The Case of the Door that Would Not Close
An automotive company had a problem with electrically operated doors on a van. Their description was a bit off the mark, in that they called it an “issue,” and the doors actually did close most of the way after you pushed the button, then opened. This one had been around longer than the cracked boards. Incredibly, American engineers had made over 100 changes to “address the issue,” none claiming to fix it.
A team had been assigned, got a good one and a bad one then started swapping parts around to answer that infamous question, “What’s different?” Now don’t get the wrong idea. It’s a good question, but if you can’t get the answer in a few minutes based on experience, then you need another question. This problem had all the signs of being ugly right from the start. An offending door might fail only a few times out of a hundred. That’s a lot of button pushing to find out if a swap is meaningful. That’s when they asked for help.
When you get confused, maybe you just need a new question. “How is this supposed to work?” might be needed before we even ask, “What’s happening?” No one knew. I wanted the logic circuit and a cartoon, like the one below. Cartoons are one of the most powerful diagnostic tools known to man.
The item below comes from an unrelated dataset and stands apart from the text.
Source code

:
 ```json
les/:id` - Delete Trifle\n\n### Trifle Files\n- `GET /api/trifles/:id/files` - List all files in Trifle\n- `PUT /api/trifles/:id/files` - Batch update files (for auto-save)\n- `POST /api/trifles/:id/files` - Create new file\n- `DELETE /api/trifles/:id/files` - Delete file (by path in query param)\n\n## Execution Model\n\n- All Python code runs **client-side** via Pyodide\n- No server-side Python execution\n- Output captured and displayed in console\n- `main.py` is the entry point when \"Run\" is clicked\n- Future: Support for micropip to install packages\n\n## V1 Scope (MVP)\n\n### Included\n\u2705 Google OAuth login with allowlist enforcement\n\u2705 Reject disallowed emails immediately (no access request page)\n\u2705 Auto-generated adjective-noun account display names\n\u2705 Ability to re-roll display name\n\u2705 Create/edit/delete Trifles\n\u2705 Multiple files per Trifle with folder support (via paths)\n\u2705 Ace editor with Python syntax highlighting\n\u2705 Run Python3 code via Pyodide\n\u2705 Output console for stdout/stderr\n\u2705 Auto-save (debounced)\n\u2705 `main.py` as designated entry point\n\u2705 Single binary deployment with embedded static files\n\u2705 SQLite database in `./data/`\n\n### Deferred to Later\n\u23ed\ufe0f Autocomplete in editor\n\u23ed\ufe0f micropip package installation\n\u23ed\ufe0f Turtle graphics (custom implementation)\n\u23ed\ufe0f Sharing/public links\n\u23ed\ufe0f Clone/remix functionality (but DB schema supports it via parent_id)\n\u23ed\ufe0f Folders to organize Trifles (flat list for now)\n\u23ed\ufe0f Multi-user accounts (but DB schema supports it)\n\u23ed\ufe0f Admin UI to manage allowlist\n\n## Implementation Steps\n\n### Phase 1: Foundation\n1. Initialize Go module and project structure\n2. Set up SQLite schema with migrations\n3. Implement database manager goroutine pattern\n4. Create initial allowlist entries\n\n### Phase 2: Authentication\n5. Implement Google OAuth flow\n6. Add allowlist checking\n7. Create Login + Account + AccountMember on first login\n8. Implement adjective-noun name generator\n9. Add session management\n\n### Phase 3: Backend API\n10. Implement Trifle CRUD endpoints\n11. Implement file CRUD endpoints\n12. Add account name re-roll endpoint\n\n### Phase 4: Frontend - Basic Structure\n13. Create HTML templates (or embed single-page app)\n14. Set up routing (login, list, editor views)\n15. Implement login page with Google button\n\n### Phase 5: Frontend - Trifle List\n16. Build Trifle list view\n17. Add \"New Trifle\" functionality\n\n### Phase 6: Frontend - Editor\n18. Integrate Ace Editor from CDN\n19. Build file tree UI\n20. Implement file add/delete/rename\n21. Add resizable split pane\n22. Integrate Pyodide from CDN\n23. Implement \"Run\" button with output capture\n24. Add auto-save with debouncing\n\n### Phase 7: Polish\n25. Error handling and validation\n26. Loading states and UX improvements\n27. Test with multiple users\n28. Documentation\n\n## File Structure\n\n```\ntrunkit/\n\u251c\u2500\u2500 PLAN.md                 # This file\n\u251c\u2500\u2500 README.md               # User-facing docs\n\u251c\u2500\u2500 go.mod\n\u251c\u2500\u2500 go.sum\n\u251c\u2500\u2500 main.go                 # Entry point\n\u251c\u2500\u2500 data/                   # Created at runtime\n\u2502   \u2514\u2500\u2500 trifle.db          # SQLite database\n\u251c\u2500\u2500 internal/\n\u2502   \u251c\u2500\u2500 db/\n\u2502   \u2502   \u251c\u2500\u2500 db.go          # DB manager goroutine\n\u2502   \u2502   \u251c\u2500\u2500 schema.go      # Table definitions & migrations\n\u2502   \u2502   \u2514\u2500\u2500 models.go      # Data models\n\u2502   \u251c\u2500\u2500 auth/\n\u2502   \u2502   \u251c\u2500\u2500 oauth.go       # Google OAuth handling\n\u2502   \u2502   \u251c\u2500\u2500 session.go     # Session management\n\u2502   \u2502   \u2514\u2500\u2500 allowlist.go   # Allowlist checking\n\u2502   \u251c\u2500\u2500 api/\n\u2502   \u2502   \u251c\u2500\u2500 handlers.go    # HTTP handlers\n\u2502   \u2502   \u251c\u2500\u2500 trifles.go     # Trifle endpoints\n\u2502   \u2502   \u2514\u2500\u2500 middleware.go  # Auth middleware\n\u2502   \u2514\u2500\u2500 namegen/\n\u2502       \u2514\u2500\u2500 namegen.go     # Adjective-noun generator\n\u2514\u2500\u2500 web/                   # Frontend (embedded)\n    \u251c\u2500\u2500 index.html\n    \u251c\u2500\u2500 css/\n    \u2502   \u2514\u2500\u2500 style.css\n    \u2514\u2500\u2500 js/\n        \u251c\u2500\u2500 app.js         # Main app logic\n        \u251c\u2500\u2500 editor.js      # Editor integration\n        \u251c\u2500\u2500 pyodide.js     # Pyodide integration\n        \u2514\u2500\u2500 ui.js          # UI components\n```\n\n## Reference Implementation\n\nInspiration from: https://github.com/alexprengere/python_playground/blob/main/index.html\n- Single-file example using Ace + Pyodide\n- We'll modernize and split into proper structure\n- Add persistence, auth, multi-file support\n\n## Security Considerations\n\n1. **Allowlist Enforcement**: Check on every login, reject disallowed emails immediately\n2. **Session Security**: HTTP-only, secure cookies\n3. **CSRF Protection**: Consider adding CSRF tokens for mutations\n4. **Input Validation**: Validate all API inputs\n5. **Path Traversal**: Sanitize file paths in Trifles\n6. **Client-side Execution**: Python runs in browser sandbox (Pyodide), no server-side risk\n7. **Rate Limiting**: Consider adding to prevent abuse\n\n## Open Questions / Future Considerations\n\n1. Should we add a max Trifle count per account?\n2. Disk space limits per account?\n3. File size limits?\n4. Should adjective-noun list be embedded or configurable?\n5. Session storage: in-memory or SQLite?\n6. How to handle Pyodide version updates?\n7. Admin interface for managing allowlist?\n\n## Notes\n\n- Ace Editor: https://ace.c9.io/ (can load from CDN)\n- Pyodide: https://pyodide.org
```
Verbal responses, when you don’t know an answer, are easy, untested, and quickly forgotten. Making a picture (draw it, no photos) forces you to look when you wonder, “How does this look?” and you don’t know.2
Here is the end of the story. The root cause was the torque applied to tensioner nut. Want more? Perhaps you need a causal explanation.
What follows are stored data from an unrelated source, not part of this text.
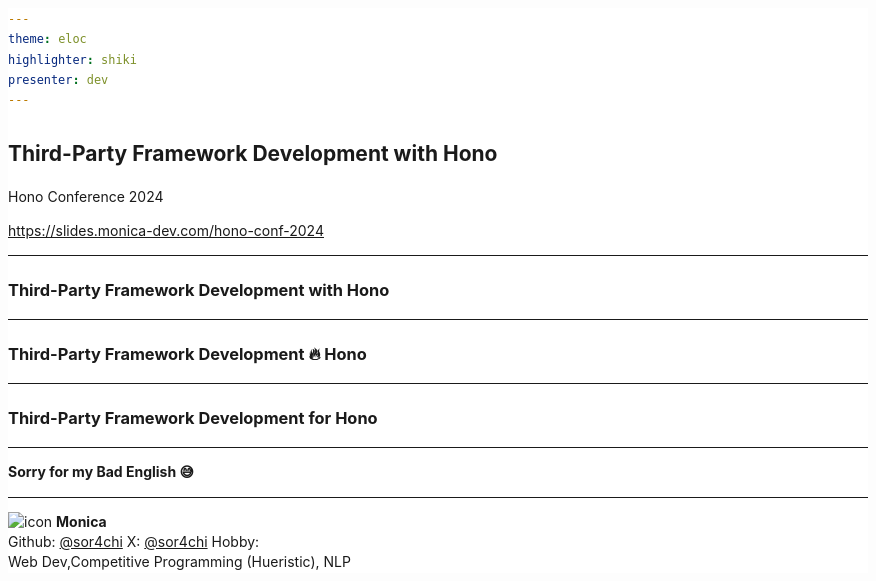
 ```yaml
---
theme: eloc
highlighter: shiki
presenter: dev
---
```


## Third-Party Framework Development with Hono

Hono Conference 2024



https://slides.monica-dev.com/hono-conf-2024

---

<h3>Third-Party Framework Development <span class="text-red">with</span> Hono</h3>



---

<h3>Third-Party Framework Development <span>🔥</span> Hono</h3>

---

<h3>Third-Party Framework Development <span class="text-blue">for</span> Hono</h3>



---

**Sorry for my Bad English 😅**

---

<div class="flex items-center justify-center gap-32">
  <div class="flex flex-col items-center gap-8">
	<img src="https://github.com/sor4chi.png" alt="icon" class="rounded-full w-48 h-48">
    <strong>Monica</strong>
  </div>

  <div class="flex flex-col gap-4">
    <span>
       Github: <a href="https://github.com/sor4chi">@sor4chi</a>
    </span>
    <span>
       X: <a href="https://twitter.com/sor4chi">@sor4chi</a>
    </span>
    <span class="break-all">
       Hobby:<br/>
      Web Dev,Competitive Programming (Hueristic), NLP
    </span>
  </div>
</div>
The door has a logic circuit. Doesn’t everything these days? The logic was as follows:
If the door is closed then given a command to open, translate the door and count the number of pulses with the rotary sensor from closed to full open, say 200 counts. When the driver pushes the button to close, begin to translate from the open position. If there is a change (increase) in the current (your child is in the doorway) from 200 down to 10 counts, then reverse the door. When 10 counts remain, turn off the safety interlock (a small finger can’t get caught.) Allow the power to increase so as to latch the door and squeeze the door seal.
Knowing the logic, we data logged an offending vehicle and pasted it into Excel. The idea was to see each pulse and the time between pulses, thus the velocity throughout the translation of the door. There were 200 pulses to open and more than 200 to close. “What’s happening?” When the door started to move, the motor gave it a bit of a yank, it bounced and oscillated. As it oscillated, the motion sensor actually was going backwards, but adding pulses. Thus, the opening sequence did not match the closing, and the logic didn’t like it. If the mismatch was over the programmed limit, it opened.
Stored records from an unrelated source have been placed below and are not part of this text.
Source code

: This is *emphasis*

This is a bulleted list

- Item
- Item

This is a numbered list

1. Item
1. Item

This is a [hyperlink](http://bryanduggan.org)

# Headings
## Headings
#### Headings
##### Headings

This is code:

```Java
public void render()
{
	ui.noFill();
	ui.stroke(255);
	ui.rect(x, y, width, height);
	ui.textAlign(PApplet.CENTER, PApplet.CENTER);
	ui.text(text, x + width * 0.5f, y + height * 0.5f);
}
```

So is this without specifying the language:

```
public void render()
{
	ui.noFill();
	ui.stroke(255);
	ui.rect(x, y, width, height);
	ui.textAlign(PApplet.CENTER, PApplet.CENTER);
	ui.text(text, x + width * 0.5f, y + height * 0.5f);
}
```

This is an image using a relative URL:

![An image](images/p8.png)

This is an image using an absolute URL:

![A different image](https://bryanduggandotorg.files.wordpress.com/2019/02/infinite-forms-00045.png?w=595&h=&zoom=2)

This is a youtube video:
Here is what makes problems like this easy; the evidence was there for every single offending door on every open-close cycle. No, the logic might not reject every time, but a close look showed that every one was at risk, with a mismatch in the opening versus closing count. The answer? Tighten the screw. Why? To change the rate at which the energy is contained and released in the door opening and closing cycle.
How do we know it’s fixed? Select good ones and then run a probabilistic test, claiming an answer with a 5% chance of getting tricked if you really don’t have the answer? Just make sure the door thinks it opens as far as it closes and the count is a spot-on match.
A causal explanation is a rich description of how stuff works. It requires starting with a search leading to functional understanding of how a system is supposed to work, then how it really is behaving. The clever problem solver will find the search for a causal explanation a fulfilling experience, leading to new knowledge and confidence in ones ability to solve tough problems. Once understood and practiced, your peers will look to you as a master problem solver.